Romelu Lukaku quería descolgar el teléfono, marcar el número de su abuelo materno y hacerle conocedor de la realidad de su familia. No le llamó porque falleció 5 días después de trasladarle un último pedido, a 6 mil kilómetros de distancia. Son los que separan Congo, país de origen de sus padres, y Bélgica, el lugar donde el atacante del Manchester United nació.
“Quiero que cuides de mi hija por mí”, le rogó. Lukaku no entendió en ese momento por qué, a diferencia de otras veces, su abuelo no había querido profundizar en sus progresos en el futbol y por qué había pasado casi de largo por los 76 goles que aquel niño de 12 años había anotado en 34 partidos para hacer a su equipo campeón de Liga.

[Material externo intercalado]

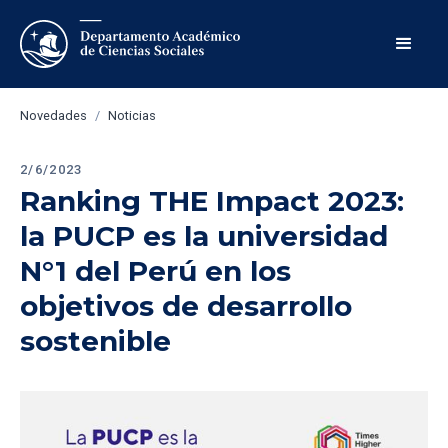
Novedades
/
Noticias
2/6/2023
Ranking THE Impact 2023: 
la PUCP es la universidad 
N°1 del Perú en los 
objetivos de desarrollo 
sostenible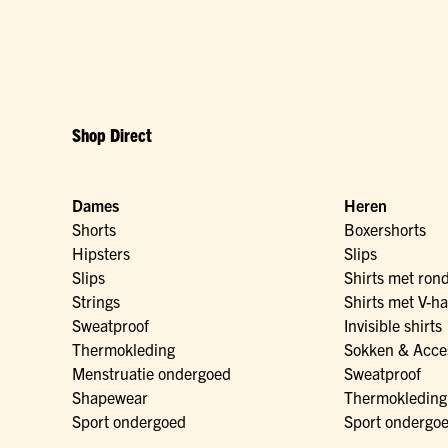
Shop Direct
Dames
Heren
Shorts
Boxershorts
Hipsters
Slips
Slips
Shirts met ron
Strings
Shirts met V-ha
Sweatproof
Invisible shirts
Thermokleding
Sokken & Acce
Menstruatie ondergoed
Sweatproof
Shapewear
Thermokleding
Sport ondergoed
Sport ondergo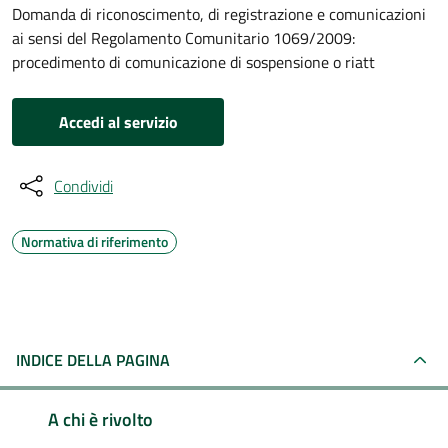
Domanda di riconoscimento, di registrazione e comunicazioni
ai sensi del Regolamento Comunitario 1069/2009:
procedimento di comunicazione di sospensione o riatt
Accedi al servizio
Condividi
Normativa di riferimento
INDICE DELLA PAGINA
A chi è rivolto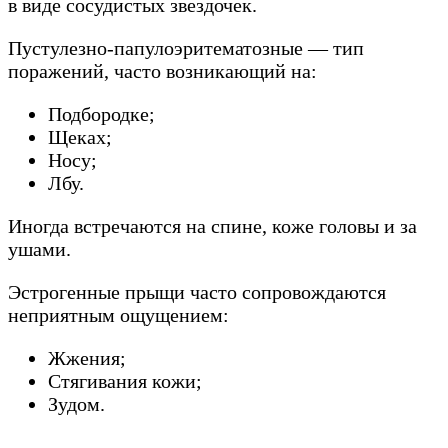
в виде сосудистых звездочек.
Пустулезно-папулоэритематозные — тип
поражений, часто возникающий на:
Подбородке;
Щеках;
Носу;
Лбу.
Иногда встречаются на спине, коже головы и за
ушами.
Эстрогенные прыщи часто сопровождаются
неприятным ощущением:
Жжения;
Стягивания кожи;
Зудом.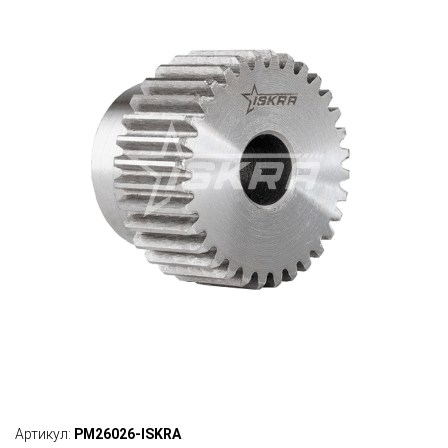
Артикул:
PM26026-ISKRA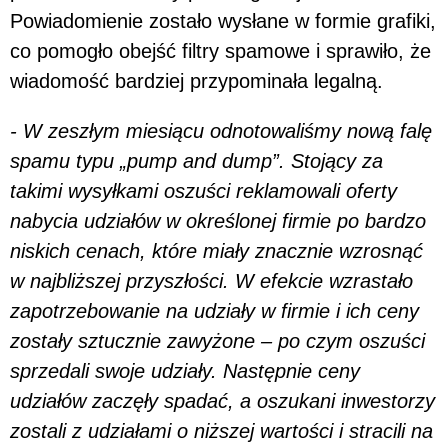
Powiadomienie zostało wysłane w formie grafiki,
co pomogło obejść filtry spamowe i sprawiło, że
wiadomość bardziej przypominała legalną.
- W zeszłym miesiącu odnotowaliśmy nową falę
spamu typu „pump and dump”. Stojący za
takimi wysyłkami oszuści reklamowali oferty
nabycia udziałów w określonej firmie po bardzo
niskich cenach, które miały znacznie wzrosnąć
w najbliższej przyszłości. W efekcie wzrastało
zapotrzebowanie na udziały w firmie i ich ceny
zostały sztucznie zawyżone – po czym oszuści
sprzedali swoje udziały. Następnie ceny
udziałów zaczęły spadać, a oszukani inwestorzy
zostali z udziałami o niższej wartości i stracili na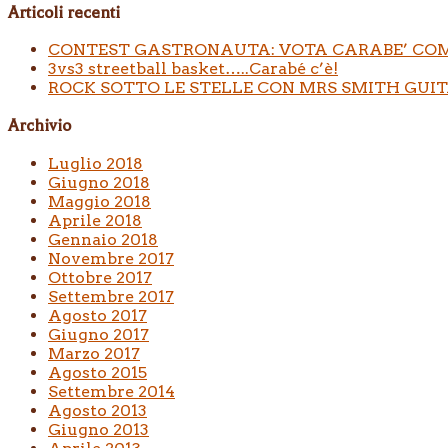
Articoli recenti
CONTEST GASTRONAUTA: VOTA CARABE’ COM
3vs3 streetball basket…..Carabé c’è!
ROCK SOTTO LE STELLE CON MRS SMITH GUIT
Archivio
Luglio 2018
Giugno 2018
Maggio 2018
Aprile 2018
Gennaio 2018
Novembre 2017
Ottobre 2017
Settembre 2017
Agosto 2017
Giugno 2017
Marzo 2017
Agosto 2015
Settembre 2014
Agosto 2013
Giugno 2013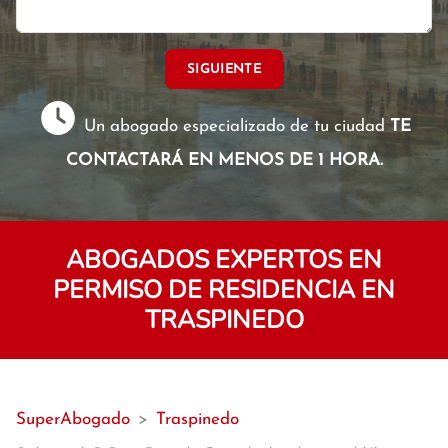
SIGUIENTE
Un abogado especializado de tu ciudad
TE
CONTACTARÁ EN MENOS DE 1 HORA.
ABOGADOS EXPERTOS EN
PERMISO DE RESIDENCIA EN
TRASPINEDO
SuperAbogado
>
Traspinedo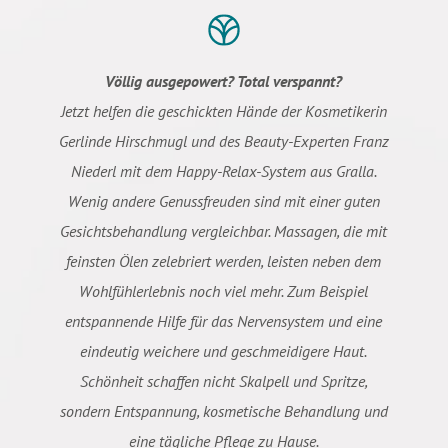
Völlig ausgepowert? Total verspannt?
Jetzt helfen die geschickten Hände der Kosmetikerin
Gerlinde Hirschmugl und des Beauty-Experten Franz
Niederl mit dem Happy-Relax-System aus Gralla.
Wenig andere Genussfreuden sind mit einer guten
Gesichtsbehandlung vergleichbar. Massagen, die mit
feinsten Ölen zelebriert werden, leisten neben dem
Wohlfühlerlebnis noch viel mehr. Zum Beispiel
entspannende Hilfe für das Nervensystem und eine
eindeutig weichere und geschmeidigere Haut.
Schönheit schaffen nicht Skalpell und Spritze,
sondern Entspannung, kosmetische Behandlung und
eine tägliche Pflege zu Hause.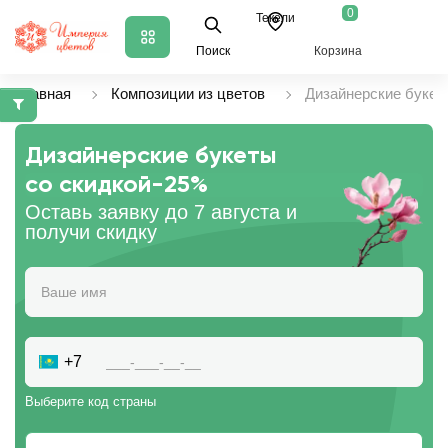
0
Текели
Поиск
Корзина
Главная
Композиции из цветов
Дизайнерские букет
Дизайнерские букеты
со скидкой
-25%
Оставь заявку до 7 августа и
получи скидку
+7
Выберите код страны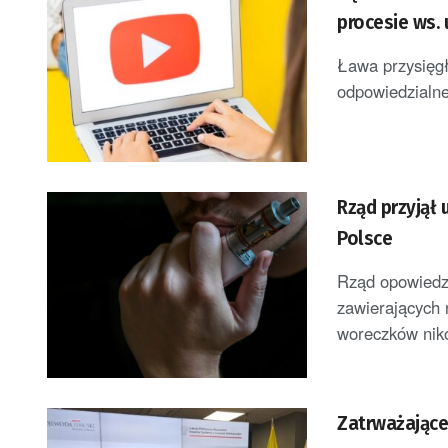
procesie ws. 
Ława przysięgł
odpowiedzialne
Rząd przyjął
Polsce
Rząd opowiedz
zawierających 
woreczków niko
Zatrważające 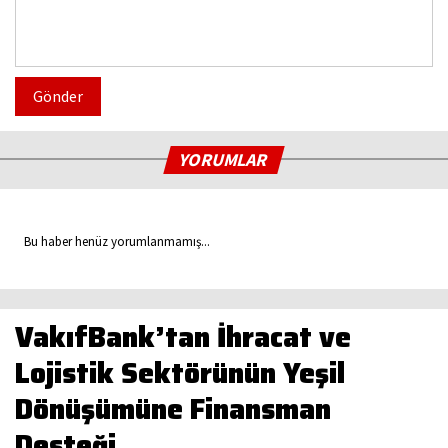
Gönder
YORUMLAR
Bu haber henüz yorumlanmamış...
VakıfBank’tan İhracat ve
Lojistik Sektörünün Yeşil
Dönüşümüne Finansman
Desteği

Lo comprendió al saber de su pérdida, poco después de descubrir a su madre mezclando agua y leche para que el pequeño Rom tuviera algo que llevarse a la boca.
Fue entonces cuando, mientras se calzaba los botines de su padre, se propuso ser profesional. Era la forma de cumplir la promesa que le hizo a su abuelo, y de salvar a su familia de su triste situación.
El 13 de mayo de 2009, a sus 16 años, firmó su primer contrato con el Anderlecht. Once días después, fue citado para el partido por el título contra el Standar de Lieja.
Lukaku culminó así su lucha contra el tiempo, pero también contra la pobreza (“todavía recuerdo las ratas corriendo por mi apartamento”, asegura), la marginación y el racismo. Porque con 11 años, jugando con el equipo juvenil del Lièrse, el padre de uno de los niños rivales trató de evitar que entrase en la cancha.
“Empezó a preguntar: ¿qué edad tiene este chico? ¿Dónde está su carné de identidad? ¿De dónde es?”, contó Romelu Lukaku en The Players’ Tribune. Como internacional con Bélgica sintió igualmente esa discriminación. “Cuando las cosas iban bien, los periódicos hablaban de mí como Romelu Lukaku, el delantero belga. Cuando las cosas iban mal, era el delantero belga de origen congoleño”, dijo.